| Text shown |
★ ★ ★ ★ ★ ★ ★
I decided to give my former models a questionnaire much like the one I do with my other profiles. Here is the first of that series. Join me in learning more about Jennifer Wisniewski.
Jennifer was always the consummate professional and extraordinarily talented on the runway, doing informal modeling in the Store and working with me on small “trend” shows both in and out of the Store for many years. She was a chameleon, in one outfit the girl next door in the next a siren…here are her recollections of her modeling days.
NI: WHEN DID YOU START YOUR MODELING CAREER, WAS THIS SOMETHING YOU ALWAYS WANTED TO DO?
JW: I remember walking through the grocery store when I was 12 years old with my mom and a woman walked up to her and asked if I was her daughter and told her I should be a model. That was all I needed to hear after that I was on a mission
One of Jennifer’s model composites.
NI: WHAT WAS YOUR FAVORITE SAKS FIFTH AVENUE SHOW (S)?
JW: Oscar de la Renta! It was my first show for you ever and I was so petrified of doing a good job and after I ran to the phone and called Eva (my agent) and on the other line was your assistant telling her that you wanted to use me for the rest of the season’s shows. I’ll never forget that day.
The finale of an Oscar de la Renta fashion show in the Lobby of Lyric Opera.
NI: WHO WAS YOUR FAVORITE DESIGNER AND WHY?
★ ★ ★ ★ ★ ★ ★
| Provided records |
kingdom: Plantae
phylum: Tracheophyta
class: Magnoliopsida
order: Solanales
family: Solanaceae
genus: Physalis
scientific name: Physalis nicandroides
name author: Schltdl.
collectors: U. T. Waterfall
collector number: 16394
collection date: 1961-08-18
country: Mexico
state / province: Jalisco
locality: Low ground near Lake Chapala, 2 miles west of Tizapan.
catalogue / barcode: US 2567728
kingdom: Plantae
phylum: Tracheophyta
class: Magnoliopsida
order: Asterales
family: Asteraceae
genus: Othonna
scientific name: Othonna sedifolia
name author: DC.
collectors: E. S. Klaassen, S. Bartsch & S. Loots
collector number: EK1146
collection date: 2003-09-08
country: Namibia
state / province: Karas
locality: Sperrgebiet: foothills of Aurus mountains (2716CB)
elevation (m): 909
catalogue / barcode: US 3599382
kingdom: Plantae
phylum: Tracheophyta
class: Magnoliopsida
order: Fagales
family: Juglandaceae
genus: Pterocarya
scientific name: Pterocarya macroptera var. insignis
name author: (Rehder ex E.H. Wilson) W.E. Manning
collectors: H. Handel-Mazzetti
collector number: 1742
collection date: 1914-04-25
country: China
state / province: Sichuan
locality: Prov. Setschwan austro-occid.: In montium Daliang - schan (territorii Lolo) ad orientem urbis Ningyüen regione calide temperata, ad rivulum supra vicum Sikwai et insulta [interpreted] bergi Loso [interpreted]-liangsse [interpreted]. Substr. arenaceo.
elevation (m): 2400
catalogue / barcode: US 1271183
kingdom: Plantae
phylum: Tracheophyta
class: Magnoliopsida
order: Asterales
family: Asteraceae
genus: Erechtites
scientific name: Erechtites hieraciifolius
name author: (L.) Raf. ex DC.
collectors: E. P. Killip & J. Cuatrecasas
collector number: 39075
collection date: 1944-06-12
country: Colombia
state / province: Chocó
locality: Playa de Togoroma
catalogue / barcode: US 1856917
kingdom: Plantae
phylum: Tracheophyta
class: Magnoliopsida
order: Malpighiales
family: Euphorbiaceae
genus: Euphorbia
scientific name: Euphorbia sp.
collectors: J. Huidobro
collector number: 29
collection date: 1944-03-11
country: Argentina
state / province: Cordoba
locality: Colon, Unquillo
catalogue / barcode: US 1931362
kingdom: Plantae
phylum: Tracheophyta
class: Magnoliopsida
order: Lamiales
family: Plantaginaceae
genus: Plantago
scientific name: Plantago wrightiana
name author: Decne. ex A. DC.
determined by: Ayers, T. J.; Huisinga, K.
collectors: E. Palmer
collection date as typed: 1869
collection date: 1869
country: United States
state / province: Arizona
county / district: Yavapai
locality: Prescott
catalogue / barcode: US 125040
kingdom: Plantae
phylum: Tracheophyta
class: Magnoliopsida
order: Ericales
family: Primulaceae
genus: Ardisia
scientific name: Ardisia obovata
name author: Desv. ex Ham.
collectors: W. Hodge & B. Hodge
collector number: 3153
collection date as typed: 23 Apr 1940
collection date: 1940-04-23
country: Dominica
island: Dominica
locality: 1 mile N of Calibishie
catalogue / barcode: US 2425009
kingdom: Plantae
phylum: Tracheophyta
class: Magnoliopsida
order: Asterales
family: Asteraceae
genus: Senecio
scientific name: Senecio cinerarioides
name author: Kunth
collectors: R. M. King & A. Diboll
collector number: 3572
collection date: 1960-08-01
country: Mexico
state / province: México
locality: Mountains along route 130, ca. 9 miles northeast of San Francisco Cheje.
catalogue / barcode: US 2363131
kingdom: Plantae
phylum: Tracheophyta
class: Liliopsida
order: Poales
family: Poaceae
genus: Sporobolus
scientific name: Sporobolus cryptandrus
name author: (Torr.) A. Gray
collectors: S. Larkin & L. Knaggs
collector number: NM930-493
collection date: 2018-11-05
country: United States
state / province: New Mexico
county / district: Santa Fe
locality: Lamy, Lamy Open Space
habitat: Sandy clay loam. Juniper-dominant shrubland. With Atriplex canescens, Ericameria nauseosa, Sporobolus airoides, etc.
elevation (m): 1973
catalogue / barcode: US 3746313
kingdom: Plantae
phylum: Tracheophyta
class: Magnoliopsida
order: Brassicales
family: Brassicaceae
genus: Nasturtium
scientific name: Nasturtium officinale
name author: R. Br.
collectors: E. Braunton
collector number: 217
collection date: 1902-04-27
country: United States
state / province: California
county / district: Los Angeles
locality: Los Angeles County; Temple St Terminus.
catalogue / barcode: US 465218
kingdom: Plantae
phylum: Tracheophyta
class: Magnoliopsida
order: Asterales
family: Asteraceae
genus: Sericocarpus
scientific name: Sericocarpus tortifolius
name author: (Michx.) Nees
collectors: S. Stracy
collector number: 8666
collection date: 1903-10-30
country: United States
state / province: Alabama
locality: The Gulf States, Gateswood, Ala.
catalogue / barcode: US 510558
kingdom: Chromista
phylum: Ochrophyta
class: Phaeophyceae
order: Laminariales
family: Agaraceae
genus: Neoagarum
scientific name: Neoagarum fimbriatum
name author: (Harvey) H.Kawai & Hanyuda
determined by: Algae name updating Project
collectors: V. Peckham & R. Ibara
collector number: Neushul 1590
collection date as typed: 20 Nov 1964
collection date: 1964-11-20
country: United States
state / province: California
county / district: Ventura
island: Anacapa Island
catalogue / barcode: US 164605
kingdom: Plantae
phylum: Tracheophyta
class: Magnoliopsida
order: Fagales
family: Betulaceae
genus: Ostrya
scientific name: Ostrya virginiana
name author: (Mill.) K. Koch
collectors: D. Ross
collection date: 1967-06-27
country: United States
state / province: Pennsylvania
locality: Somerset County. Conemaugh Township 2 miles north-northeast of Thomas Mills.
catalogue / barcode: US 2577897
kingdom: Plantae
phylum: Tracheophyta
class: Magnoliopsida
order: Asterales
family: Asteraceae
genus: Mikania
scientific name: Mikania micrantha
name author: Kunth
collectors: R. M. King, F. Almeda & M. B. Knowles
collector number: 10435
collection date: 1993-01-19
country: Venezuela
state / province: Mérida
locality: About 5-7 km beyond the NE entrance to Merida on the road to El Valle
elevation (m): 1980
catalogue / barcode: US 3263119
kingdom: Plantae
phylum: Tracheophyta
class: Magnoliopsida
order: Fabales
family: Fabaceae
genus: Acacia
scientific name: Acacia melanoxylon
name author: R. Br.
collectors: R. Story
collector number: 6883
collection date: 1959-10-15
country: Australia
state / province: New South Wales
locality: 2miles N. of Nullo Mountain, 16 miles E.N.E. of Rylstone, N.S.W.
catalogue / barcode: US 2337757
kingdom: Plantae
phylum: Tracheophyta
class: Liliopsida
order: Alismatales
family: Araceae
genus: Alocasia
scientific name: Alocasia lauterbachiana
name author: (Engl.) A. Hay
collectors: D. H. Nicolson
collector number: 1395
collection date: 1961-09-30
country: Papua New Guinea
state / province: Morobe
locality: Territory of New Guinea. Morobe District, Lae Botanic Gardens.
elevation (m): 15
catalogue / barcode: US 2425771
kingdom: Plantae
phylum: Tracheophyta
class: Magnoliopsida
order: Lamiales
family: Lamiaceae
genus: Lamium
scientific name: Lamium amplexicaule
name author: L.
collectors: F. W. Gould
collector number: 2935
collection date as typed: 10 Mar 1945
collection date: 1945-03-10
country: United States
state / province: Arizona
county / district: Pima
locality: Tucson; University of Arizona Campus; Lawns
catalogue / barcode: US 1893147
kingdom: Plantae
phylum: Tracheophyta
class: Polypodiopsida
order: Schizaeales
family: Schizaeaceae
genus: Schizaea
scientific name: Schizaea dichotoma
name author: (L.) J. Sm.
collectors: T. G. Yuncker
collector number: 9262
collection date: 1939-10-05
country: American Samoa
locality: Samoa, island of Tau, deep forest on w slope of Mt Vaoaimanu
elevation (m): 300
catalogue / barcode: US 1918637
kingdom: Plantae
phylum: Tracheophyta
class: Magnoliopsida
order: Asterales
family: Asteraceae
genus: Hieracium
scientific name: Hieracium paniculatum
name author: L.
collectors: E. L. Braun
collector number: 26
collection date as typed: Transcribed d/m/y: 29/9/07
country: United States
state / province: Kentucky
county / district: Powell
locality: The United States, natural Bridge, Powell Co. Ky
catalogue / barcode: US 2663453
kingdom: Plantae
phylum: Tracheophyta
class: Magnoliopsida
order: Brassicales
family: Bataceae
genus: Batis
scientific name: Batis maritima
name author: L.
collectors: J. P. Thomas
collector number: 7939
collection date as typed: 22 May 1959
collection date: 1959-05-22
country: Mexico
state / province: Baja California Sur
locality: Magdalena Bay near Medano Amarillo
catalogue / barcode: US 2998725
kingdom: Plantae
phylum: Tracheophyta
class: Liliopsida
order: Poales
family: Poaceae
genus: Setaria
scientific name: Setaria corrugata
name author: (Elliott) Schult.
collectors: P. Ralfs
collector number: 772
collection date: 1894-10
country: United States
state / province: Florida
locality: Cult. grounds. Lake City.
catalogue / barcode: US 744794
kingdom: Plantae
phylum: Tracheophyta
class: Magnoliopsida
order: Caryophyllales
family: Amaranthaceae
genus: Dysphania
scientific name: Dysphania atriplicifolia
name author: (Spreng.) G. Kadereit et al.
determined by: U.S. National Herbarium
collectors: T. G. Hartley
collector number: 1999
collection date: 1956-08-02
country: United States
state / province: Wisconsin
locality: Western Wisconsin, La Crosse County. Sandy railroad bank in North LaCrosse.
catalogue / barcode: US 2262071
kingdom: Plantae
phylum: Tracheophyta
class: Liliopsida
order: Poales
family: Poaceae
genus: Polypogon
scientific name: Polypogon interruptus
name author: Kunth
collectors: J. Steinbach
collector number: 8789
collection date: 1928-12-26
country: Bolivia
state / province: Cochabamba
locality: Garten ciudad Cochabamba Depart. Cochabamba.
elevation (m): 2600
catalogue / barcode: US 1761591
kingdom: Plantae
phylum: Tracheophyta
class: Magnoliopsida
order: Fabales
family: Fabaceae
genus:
★ ★ ★ ★ ★ ★ ★
| Direction |
Answer these questions about the interview:
1. How old was Jennifer when a woman in a grocery store said she should be a model?
2. Whose show was her first show for the interviewer?
3. Where was the finale of the Oscar de la Renta show held?
The items have no connection to the interview.

| Task answer |
1. 12 years old
2. Oscar de la Renta
3. In the Lobby of Lyric Opera